По-видимому, Соловьев был лубянским ангелом-хранителем нашей семьи. Он говорил моим отцу и матери: «Пока я жив, вас не арестуют». Соловьев успешно спаивал моего папашу, заманивая его в Савой, где у него был столик и знакомый официант. Когда мы ездили на этюды в Верхнее Поволжье в бывшее имение князя Гагарина в Конаково, Соловьев, увидев, что я с отрочества могу изрядно выпить, не дурея, спаивал и меня, своего молодого приспешника, помогавшего ему добраться до кровати, если он перепивал. В глухих деревнях Соловьев постоянно проваливался в ветхие крестьянские сортиры и давил задом хлипкие стулья и табуреты. Мы постоянно платили хозяевам за разрушенные отхожие места и мебель. Обычно я приносил какую-нибудь посудину побольше, и мы сколачивали из досок сиденье, чтобы он мог гадить дома. Один раз я даже раздобыл где-то бетонную ступу, которую мы днем закрывали фанерой. Даже в деревнях Соловьев ходил в бабочке и подтяжках, которых крестьяне до этого ни на ком не видели. Весил он в старости не менее 150 килограммов, но с дамами был очень подвижен и даже мог потанцевать при случае. Днем он, самозабвенно пыхтя и хрюкая, как Черчилль, писал этюды, а по вечерам, которые он любил проводить при свечах, воткнутых в бутылки, рассказывал мне о войне в Сибири и на Волге. У него было несомненное раздвоение личности и алкогольный психоз, и утром он мог не помнить, что говорил вечером. Белую контрразведку он не любил и предпочитал пленных красных убивать сразу, не мучая.

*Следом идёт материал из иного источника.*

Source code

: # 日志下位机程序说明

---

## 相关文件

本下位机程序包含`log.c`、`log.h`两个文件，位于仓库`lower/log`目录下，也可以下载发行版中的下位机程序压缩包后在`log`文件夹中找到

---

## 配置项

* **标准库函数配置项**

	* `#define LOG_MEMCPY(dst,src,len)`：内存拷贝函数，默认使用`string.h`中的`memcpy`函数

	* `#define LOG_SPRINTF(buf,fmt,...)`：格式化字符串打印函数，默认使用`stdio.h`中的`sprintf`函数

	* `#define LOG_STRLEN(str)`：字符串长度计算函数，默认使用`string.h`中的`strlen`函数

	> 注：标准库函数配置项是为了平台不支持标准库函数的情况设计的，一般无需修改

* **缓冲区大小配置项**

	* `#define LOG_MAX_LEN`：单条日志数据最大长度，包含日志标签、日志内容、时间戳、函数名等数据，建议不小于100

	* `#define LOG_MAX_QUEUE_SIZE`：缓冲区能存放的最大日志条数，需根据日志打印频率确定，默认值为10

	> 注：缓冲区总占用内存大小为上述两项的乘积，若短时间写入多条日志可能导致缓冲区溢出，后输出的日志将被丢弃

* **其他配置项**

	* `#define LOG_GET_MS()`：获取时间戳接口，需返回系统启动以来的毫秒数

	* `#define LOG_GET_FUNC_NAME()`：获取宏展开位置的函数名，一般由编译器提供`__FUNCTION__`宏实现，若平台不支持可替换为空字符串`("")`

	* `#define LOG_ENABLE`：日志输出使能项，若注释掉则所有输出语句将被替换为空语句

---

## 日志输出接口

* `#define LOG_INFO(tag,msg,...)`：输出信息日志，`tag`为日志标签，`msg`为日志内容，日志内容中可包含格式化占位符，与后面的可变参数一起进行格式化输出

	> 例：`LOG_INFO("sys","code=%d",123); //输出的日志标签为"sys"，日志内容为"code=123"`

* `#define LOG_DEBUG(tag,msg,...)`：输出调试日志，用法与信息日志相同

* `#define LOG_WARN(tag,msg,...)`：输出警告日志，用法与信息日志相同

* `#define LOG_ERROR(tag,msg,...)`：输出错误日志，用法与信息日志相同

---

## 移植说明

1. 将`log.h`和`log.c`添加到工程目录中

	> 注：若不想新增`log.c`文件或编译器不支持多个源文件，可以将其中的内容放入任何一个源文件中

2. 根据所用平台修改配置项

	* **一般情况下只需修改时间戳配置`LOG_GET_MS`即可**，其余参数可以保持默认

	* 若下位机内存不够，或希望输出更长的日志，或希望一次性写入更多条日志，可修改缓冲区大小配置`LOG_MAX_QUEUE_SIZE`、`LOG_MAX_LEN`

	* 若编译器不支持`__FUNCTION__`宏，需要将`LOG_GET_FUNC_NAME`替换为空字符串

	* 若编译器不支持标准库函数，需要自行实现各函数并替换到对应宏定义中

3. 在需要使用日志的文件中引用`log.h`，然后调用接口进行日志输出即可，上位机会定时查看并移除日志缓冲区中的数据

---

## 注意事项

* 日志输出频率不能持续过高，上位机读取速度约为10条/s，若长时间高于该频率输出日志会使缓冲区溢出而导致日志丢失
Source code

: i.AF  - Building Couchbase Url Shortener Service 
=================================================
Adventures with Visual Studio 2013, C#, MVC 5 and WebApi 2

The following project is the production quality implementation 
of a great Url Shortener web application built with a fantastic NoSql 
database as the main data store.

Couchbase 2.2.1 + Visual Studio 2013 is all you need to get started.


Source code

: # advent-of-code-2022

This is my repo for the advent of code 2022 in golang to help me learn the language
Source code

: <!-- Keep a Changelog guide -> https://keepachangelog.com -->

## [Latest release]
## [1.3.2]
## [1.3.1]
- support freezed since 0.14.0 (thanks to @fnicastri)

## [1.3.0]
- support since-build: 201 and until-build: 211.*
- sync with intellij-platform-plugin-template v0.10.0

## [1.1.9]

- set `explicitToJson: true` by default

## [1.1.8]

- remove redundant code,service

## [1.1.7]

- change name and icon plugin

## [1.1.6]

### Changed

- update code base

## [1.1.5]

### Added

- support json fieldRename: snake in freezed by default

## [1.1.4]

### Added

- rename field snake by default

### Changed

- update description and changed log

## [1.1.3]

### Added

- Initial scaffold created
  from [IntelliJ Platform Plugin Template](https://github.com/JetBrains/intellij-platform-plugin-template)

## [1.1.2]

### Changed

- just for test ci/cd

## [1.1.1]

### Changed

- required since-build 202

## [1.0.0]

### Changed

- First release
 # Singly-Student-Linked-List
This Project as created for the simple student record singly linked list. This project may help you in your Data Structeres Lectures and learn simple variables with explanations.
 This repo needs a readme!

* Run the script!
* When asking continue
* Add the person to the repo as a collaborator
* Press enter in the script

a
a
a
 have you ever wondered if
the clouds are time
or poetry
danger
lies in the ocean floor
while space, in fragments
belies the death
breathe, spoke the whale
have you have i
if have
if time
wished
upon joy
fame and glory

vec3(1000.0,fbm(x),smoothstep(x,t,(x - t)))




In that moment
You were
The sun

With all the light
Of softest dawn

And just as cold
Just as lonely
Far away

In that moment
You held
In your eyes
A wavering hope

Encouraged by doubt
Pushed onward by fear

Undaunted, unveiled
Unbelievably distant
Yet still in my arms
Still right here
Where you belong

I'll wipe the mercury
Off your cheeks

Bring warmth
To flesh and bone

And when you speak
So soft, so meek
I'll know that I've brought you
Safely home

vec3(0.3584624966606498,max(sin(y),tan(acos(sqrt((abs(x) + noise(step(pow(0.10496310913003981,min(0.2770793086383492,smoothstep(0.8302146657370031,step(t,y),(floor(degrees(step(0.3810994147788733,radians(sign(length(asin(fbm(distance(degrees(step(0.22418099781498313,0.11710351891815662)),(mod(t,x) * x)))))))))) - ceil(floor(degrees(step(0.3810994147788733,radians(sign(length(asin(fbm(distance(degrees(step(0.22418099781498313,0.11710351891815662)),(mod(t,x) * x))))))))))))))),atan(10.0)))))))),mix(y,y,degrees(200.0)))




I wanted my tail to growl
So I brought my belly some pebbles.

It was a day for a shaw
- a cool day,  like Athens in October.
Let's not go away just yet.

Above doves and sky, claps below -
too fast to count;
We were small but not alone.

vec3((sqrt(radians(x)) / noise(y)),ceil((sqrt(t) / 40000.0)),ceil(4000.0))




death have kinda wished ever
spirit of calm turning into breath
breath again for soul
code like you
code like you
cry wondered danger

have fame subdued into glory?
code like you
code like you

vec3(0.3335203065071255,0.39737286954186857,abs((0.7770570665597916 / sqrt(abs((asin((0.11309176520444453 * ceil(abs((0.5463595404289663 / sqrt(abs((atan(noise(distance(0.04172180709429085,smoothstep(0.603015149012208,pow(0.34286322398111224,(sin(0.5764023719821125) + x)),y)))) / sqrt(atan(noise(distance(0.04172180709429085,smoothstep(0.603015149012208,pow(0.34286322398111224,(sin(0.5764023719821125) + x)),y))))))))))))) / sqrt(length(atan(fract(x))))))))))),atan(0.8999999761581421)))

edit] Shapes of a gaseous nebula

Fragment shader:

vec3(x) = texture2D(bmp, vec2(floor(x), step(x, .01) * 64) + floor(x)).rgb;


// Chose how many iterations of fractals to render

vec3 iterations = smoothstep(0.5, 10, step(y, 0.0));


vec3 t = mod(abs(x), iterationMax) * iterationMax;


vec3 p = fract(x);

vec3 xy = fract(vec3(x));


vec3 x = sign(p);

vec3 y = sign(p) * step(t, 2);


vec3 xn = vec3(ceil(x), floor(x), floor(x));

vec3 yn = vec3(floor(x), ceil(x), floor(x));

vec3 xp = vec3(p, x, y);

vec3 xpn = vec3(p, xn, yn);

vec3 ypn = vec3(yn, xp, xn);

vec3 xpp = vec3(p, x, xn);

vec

Дружил Соловьев и с искусствоведом Машковцевым, другом президента сталинской Академии художеств Александром Герасимовым — главным врагом авангардных течений и всяких левых новшеств. Машковцев был идеологом Герасимова, сильно на него влиявшим. Старший брат Машковцева, белый генерал, воевал с красными. Мошковцев был уже тогда в годах, и злоязычный Соловьев называл его Шамковцевым. Герасимова Соловьев не любил, хотя тот был хорошим учеником Серова и Коровина и писал портреты и мокрые от дождя террасы с пионами лучше мрачноватого по гамме Соловьева. Соловьев знал, что Герасимов был потомственным прасолом, стелил на пол своего сто десятого ЗИСа солому и посреди огромной, как цех, мастерской поставил чум-юрту, где жил со среднеазиатской танцовщицей-еврейкой из Бухары Ханум, постоянно ходившей в одних только газовых шароварах, выставляя напоказ маленькую и острую, как у козочки, голую грудь, и гремевшей браслетами с бубенчиками на руках и ногах. Личный друг Ворошилова, Герасимов часто ездил к нему на дачу, где они с совхозными молочницами парились в бане и хлебали рассол, как голодный непоеный скот. Вообще, основным поставщиком славянского мяса с дырками в Академию для обработки был Дейнека, украинец по отцу, а по матери, как бывший вице-премьер Руцкой, — курский еврей. Очень хитрый человек, организатор массовых оргий для академиков, за что его очень ценили. «У меня все бабы чистые, проверенные в вендиспансере и работают на детском питании, — заверял Дейнека. — У них ни триппера, ни мандавошек нету». Один портретист, академик Котов, так увлекся этими здоровыми дурами, что умер в купе поезда на одной из них, и проводники стаскивали его с голой испуганной женщины, придавленной огромной похолодевшей тушей. Его смерть почему-то всех очень развеселила, хоронили портретиста радостно и умиленно, постоянно при этом ухмыляясь. Дейнека любил уложить натурщицу в позу с раскрытой половой щелью и часами рисовать ее в ракурсе со всеми деталями влагалища, объясняя им, что это надо для анатомии. Платил он за такие сеансы двойную цену, но к натурщицам не приставал. Его кисти принадлежали целые композиции, на которых голые женщины занимаются спортом, и у всех тщательно прорисованы половые органы.